# H: misc. 40k W:$$$ or FW Chaos stuff



## tyraniddude (Feb 13, 2012)

I have a large 40k Ork army to trade or sell

Orks
- 1 mega armored Warboss / Ghazghkull Thraka (PB w/ painted base)
- 1 Mega armored Nob (PB)
- 1 Warboss from AOBR (assembled but not primed)
- 1 IG Basilisk tank converted to looted wagon w/ boomgun (PB)
- 20 Ork Boyz w/ 2 big shoota’s from AOBR (assembled, not primed)
- 2 custom Trukks (assembled, not primed)
- 12 Deff Kopta’s from AOBR (assembled not primed, 2 missing head but otherwise complete)
- 3 custom Zap guns with 2 Grot crew each (assembled, not primed)
- 2 custom Deffdreads (assembled, not primed)
- 5 Nobs from AOBR (assembled, not primed
- 6 Nobs w/ 2power claw, 1 boss pole, 1 waagh banner, and a custom pain boy (2 are well painted, others are assembled, not primed)
- 20 Ork Boys w/shoota’s, a Nob, and 2 big shoota’s (assembled and partly painted)
- 13 Ork ‘Ard Boys w/ Nob and 1 big shoota (5 well painted, 3 assembled and partly painted, others are assembled, not primed)
- 11 converted Tank Busta Boys w/ 2 tank hammers and a Nob (partly painted)
- 5 converted Burna Boys (1 primed, others are assembled, not primed)
- 5 Storm Boys (assembled, not primed)

### SOURCE INFORMATION
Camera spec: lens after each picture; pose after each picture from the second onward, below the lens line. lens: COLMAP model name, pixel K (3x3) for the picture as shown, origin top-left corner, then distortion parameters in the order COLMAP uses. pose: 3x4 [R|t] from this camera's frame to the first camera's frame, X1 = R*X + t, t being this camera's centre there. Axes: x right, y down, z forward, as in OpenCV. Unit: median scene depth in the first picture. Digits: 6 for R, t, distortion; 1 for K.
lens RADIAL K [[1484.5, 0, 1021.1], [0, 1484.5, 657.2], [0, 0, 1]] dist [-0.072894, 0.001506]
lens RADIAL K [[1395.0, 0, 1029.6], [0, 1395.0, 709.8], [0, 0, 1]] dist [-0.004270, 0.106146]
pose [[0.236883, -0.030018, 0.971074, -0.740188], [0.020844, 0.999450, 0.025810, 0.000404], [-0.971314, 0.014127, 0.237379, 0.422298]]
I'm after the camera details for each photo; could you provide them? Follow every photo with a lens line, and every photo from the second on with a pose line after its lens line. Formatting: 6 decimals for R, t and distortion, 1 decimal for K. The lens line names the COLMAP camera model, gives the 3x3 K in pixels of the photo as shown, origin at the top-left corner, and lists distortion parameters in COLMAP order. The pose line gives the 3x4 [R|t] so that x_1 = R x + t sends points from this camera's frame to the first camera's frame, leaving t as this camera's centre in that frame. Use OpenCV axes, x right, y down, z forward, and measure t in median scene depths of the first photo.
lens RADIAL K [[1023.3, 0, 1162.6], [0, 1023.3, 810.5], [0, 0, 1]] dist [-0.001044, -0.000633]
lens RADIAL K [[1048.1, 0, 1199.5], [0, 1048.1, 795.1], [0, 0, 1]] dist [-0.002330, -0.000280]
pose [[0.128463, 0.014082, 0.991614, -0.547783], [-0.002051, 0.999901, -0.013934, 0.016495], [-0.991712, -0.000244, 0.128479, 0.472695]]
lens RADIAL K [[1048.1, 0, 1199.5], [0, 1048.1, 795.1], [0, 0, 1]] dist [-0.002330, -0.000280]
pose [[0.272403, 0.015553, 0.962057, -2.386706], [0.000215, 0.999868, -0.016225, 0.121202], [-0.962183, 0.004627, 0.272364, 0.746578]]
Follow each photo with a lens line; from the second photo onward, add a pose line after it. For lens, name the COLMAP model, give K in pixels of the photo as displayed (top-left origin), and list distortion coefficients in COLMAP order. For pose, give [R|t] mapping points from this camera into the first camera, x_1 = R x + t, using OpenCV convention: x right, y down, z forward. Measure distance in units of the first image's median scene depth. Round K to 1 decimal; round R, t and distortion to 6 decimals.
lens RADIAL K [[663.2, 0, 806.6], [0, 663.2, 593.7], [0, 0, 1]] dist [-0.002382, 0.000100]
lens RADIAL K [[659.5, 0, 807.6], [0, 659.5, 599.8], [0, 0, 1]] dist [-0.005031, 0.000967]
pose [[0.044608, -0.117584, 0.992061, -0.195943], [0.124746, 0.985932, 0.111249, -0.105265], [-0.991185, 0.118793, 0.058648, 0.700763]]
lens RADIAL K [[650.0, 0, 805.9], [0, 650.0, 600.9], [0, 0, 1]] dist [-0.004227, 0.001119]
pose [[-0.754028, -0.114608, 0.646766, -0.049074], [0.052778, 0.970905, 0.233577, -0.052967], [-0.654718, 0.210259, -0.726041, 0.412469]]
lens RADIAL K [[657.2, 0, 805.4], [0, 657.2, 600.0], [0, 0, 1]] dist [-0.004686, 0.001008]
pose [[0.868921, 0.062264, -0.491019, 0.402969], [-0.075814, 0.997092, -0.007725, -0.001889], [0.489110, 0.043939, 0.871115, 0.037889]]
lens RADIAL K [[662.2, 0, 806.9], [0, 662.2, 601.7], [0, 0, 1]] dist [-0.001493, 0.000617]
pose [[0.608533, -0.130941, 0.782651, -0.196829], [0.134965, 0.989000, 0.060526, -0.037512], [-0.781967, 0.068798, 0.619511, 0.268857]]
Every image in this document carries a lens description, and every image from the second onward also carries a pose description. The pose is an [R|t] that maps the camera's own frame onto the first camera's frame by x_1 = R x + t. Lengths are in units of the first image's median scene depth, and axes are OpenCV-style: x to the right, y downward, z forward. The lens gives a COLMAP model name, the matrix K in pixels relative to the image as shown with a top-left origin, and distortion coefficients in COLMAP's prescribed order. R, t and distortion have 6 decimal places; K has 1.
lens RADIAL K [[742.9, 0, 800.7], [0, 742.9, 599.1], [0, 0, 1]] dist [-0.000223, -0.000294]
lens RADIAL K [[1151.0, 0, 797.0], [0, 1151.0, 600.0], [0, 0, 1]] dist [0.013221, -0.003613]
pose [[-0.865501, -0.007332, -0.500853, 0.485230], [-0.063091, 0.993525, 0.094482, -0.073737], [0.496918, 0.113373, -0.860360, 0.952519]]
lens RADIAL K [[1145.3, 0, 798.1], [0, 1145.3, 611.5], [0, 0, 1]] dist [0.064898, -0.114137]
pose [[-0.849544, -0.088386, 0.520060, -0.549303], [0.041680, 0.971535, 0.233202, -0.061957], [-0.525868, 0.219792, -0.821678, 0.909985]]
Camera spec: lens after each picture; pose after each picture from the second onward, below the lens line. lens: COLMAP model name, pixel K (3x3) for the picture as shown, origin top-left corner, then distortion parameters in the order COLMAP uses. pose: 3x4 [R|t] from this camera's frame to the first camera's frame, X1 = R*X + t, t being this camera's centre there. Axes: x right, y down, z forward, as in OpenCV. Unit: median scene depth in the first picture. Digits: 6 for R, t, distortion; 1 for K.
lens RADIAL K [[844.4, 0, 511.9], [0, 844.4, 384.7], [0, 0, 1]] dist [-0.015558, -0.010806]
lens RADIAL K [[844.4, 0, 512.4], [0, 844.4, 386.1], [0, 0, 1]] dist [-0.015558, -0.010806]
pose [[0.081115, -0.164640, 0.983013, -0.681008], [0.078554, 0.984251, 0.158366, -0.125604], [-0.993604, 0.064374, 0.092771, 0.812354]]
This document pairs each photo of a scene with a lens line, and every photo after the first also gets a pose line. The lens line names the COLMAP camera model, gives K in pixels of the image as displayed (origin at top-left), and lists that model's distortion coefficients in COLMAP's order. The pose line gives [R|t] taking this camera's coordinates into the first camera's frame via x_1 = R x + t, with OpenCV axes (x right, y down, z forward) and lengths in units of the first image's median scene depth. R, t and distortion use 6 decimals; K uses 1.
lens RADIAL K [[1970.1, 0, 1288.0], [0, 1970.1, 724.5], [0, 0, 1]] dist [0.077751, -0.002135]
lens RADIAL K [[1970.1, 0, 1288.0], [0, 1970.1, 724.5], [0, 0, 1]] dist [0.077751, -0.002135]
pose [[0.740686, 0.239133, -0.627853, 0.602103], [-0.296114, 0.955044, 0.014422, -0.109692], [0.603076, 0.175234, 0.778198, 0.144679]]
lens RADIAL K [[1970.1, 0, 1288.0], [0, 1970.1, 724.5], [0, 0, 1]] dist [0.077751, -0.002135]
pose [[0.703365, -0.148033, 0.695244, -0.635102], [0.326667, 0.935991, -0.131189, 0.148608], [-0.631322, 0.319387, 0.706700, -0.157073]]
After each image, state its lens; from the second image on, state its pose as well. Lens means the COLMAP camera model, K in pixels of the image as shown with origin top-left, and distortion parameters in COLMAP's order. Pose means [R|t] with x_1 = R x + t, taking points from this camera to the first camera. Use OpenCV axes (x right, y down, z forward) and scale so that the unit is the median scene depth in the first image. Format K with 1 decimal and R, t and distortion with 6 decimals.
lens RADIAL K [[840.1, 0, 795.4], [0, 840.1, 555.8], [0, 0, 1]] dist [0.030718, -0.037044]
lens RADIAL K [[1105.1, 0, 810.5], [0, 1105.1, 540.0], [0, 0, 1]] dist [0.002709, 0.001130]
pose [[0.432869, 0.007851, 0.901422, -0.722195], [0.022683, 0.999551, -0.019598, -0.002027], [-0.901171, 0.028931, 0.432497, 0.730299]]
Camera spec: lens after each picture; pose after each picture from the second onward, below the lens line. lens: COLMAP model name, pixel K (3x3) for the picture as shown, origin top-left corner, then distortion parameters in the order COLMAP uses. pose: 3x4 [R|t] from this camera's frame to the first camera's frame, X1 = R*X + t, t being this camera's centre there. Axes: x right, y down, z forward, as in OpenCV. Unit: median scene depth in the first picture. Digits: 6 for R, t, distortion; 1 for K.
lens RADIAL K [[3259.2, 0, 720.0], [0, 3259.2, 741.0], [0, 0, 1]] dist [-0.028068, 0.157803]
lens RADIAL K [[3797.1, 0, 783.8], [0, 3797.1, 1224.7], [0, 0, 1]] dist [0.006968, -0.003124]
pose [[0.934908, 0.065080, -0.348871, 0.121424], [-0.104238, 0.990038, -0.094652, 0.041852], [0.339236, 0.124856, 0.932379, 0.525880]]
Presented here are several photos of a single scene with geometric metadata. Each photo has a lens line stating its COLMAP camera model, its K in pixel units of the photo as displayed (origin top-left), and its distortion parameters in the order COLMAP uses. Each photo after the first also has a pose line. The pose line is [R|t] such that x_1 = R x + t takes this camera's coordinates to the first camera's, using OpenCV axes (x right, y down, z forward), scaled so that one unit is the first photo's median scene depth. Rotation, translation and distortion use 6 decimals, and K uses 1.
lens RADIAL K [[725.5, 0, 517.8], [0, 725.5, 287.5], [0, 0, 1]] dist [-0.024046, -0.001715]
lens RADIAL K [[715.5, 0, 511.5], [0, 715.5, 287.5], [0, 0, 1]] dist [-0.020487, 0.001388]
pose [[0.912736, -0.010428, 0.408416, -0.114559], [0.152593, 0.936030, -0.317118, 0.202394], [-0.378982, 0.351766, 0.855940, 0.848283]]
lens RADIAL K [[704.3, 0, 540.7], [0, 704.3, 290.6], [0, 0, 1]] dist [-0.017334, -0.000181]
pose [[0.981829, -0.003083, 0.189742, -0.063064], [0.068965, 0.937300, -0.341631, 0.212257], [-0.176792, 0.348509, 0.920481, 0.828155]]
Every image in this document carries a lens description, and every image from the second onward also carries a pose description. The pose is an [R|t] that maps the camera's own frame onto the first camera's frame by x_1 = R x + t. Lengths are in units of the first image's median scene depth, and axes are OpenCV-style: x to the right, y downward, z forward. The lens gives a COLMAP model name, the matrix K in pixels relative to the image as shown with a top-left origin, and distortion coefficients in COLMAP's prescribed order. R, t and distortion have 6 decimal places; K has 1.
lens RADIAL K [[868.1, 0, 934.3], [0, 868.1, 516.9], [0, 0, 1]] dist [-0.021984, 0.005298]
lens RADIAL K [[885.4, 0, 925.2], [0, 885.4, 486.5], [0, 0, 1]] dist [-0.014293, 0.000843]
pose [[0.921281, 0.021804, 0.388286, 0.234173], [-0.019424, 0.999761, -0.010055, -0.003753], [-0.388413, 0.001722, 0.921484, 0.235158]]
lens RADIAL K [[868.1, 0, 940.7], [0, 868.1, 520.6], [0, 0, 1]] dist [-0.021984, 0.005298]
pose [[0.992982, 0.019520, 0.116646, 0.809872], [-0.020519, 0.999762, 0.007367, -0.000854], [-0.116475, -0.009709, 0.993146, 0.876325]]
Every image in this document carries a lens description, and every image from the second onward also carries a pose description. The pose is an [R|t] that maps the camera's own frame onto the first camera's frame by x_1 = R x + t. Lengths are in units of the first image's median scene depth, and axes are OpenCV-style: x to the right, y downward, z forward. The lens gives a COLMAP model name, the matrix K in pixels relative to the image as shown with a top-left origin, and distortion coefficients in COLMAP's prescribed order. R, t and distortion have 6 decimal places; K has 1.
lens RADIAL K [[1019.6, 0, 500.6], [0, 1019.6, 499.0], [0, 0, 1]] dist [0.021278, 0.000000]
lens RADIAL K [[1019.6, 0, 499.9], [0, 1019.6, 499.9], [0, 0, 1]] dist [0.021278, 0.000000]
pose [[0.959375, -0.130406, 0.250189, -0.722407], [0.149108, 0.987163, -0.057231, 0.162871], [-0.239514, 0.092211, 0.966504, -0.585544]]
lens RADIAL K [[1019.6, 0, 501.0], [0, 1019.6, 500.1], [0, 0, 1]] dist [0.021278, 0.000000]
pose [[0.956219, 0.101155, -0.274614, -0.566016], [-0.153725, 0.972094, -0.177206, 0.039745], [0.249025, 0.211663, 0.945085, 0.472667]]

### WORK TASK 1
Using the Ork army post, say whether each statement agrees with it: (a) the Ghazghkull Thraka model comes with a painted base; (b) all 12 Deff Kopta's are complete; (c) the Storm Boys are primed. For each, answer yes or no and quote the deciding words.
### WORK TASK 2
Carry on the Ork army post from its last listed item.

### EXPECTED OUTPUT 1
(a) Yes: "1 mega armored Warboss / Ghazghkull Thraka (PB w/ painted base)"
(b) No: "2 missing head but otherwise complete"
(c) No: "5 Storm Boys (assembled, not primed)"

### EXPECTED OUTPUT 2
- 4 custom Grot tanks /Warbuggies (all well painted)
- 1 IG Baneblade tank converted to be a Battle Wagen or a Skull Hammer for Apocolypse games

I will take $250 for the lot 

I also have a still shrinked box of Dark Eldar Helions - $25
2 Imperial/Crimson Fist Land Raider door sets from Forge World - $10 each
and a set of Forge worldImperial/Crimson Fists Icons - $6

money and/or a Forge World Warhound Titan (chaos maybe) or almost anything Chaos from Forge World and/or any Tau fliers


----------



## DeathKlokk (Jun 9, 2008)

Is the Nob with Waagh Banner the metal/FC one?

I have some Berzerker and Plague Marine bits I'd trade you.


----------



## tyraniddude (Feb 13, 2012)

its the metal one, I have lots of berzerker bits already but may consider plague marine ones, whats your offer?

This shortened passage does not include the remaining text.